Hier, Hughes Delaney, de l'Agence des PPP, a confirmé l'existence de l'étude sans vouloir discuter son contenu. Interrogé sur les précédents, il observe que Québec avait mis un peu plus de deux mois avant d'opter pour le PPP dans le cas de la 25 après avoir reçu le dossier d'affaires commandé par l'Agence. Dans le cas de la 30, le délai avait été de cinq mois, pour permettre à Ottawa d'organiser son cofinancement.

Froid entre Boulet et Jérôme-Forget

Les tergiversations du ministère des Transports dans ce dossier névralgique ont causé un froid entre Monique Jérôme-Forget et la titulaire des Transports, Julie Boulet. « Comment ça se fait qu'on n'a pas pris de décision ? Faudrait demander peut-être à Mme Boulet, c'est elle qui a le dossier. Moi, je suis très favorable aux PPP », a dit Mme Jérôme-Forget relancée par La Presse. Elle connaît l'étude de PricewaterhouseCoopers, mais celle-ci n'a pas fait l'objet d'un mémoire au Conseil des ministres.

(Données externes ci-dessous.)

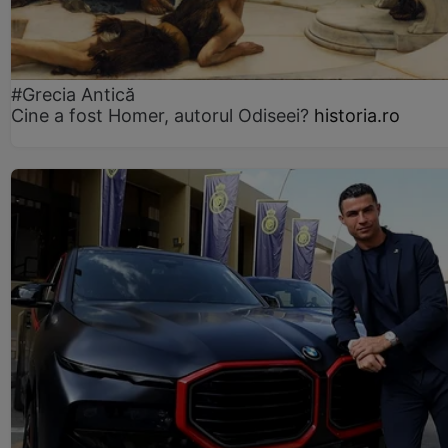
#Grecia Antică
Cine a fost Homer, autorul Odiseei?
historia.ro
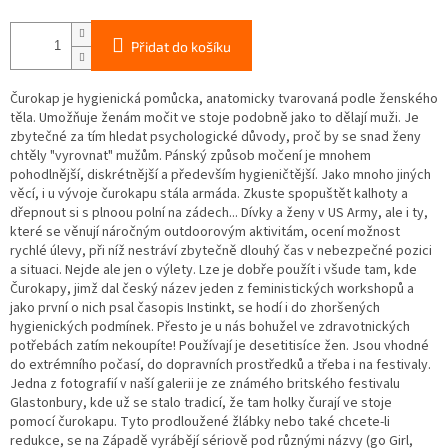
Přidat do košíku
Čurokap je hygienická pomůcka, anatomicky tvarovaná podle ženského
těla. Umožňuje ženám močit ve stoje podobně jako to dělají muži. Je
zbytečné za tím hledat psychologické důvody, proč by se snad ženy
chtěly "vyrovnat" mužům. Pánský způsob močení je mnohem
pohodlnější, diskrétnější a především hygieničtější. Jako mnoho jiných
věcí, i u vývoje čurokapu stála armáda. Zkuste spopuštět kalhoty a
dřepnout si s plnoou polní na zádech... Dívky a ženy v US Army, ale i ty,
které se věnují náročným outdoorovým aktivitám, ocení možnost
rychlé úlevy, při níž nestráví zbytečně dlouhý čas v nebezpečné pozici
a situaci. Nejde ale jen o výlety. Lze je dobře použít i všude tam, kde
Čurokapy, jimž dal český název jeden z feministických workshopů a
jako první o nich psal časopis Instinkt, se hodí i do zhoršených
hygienických podmínek. Přesto je u nás bohužel ve zdravotnických
potřebách zatím nekoupíte! Používají je desetitisíce žen. Jsou vhodné
do extrémního počasí, do dopravních prostředků a třeba i na festivaly.
Jedna z fotografií v naší galerii je ze známého britského festivalu
Glastonbury, kde už se stalo tradicí, že tam holky čurají ve stoje
pomocí čurokapu. Tyto prodloužené žlábky nebo také chcete-li
redukce, se na Západě vyrábějí sériově pod různými názvy (go Girl,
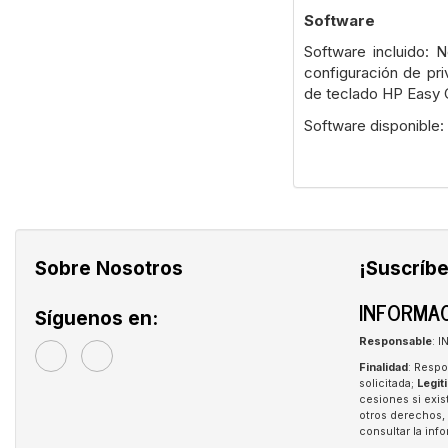
Software
Software incluido: 
configuración de pri
de teclado HP Easy 
Software disponible
Sobre Nosotros
¡Suscríbe
INFORMAC
Síguenos en:
Responsable
: 
Finalidad
: Respo
solicitada;
Legit
cesiones si exis
otros derechos, 
consultar la in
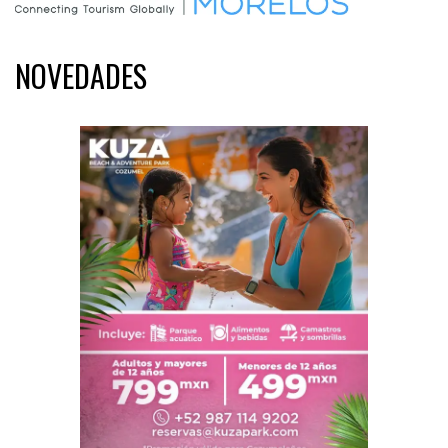
NOVEDADES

En fait, la situation reflète surtout le peu d'empressement du cabinet de Jean Charest à procéder en PPP. Depuis le départ de l'ancien stratège du Parti libéral du Québec, Pierre Anctil, de la vice-présidence de SNC-Lavalin, c'est Jacques Lamarre, le grand patron, qui multiplie les coups de fil auprès de tous les décideurs, pour s'assurer que sa firme aurait finalement ce mandat, a-t-on appris. M. Lamarre n'a pas rappelé La Presse.

L'étude de Pricewaterhouse-Coopers soutient que le choix d'un PPP permettrait une «concurrence plus vive» entre les firmes pour l'obtention du mandat. Six bureaux pourraient participer à un consortium pour un partenariat public-privé, mais si le gouvernement choisissait un mode conventionnel de construction, seulement trois groupes au maximum se feraient concurrence. «Globalement, une concurrence moins intense devrait se traduire en un coût plus élevé», constate l'étude.

En dollars de 2008, avec un coût de financement de 6,5 % (le chiffre proposé par les Finances) le projet en PPP coûterait 1,2 milliard au gouvernement contre 1,3 milliard en mode conventionnel, incluant l'entretien sur 35 ans, dans les deux scénarios. Avec un coût de financement de 8 %, l'avantage des PPP atteint 200 millions.

Mais l'avantage à court terme pour les firmes de convaincre Québec de s'en tenir au mode conventionnel est très clair. En cas de pépin, les conséquences financières pour la firme ne peuvent dépasser 10 % de la valeur du contrat pour un projet conventionnel, tandis que le privé doit assumer le risque sur la totalité de l'investissement en PPP.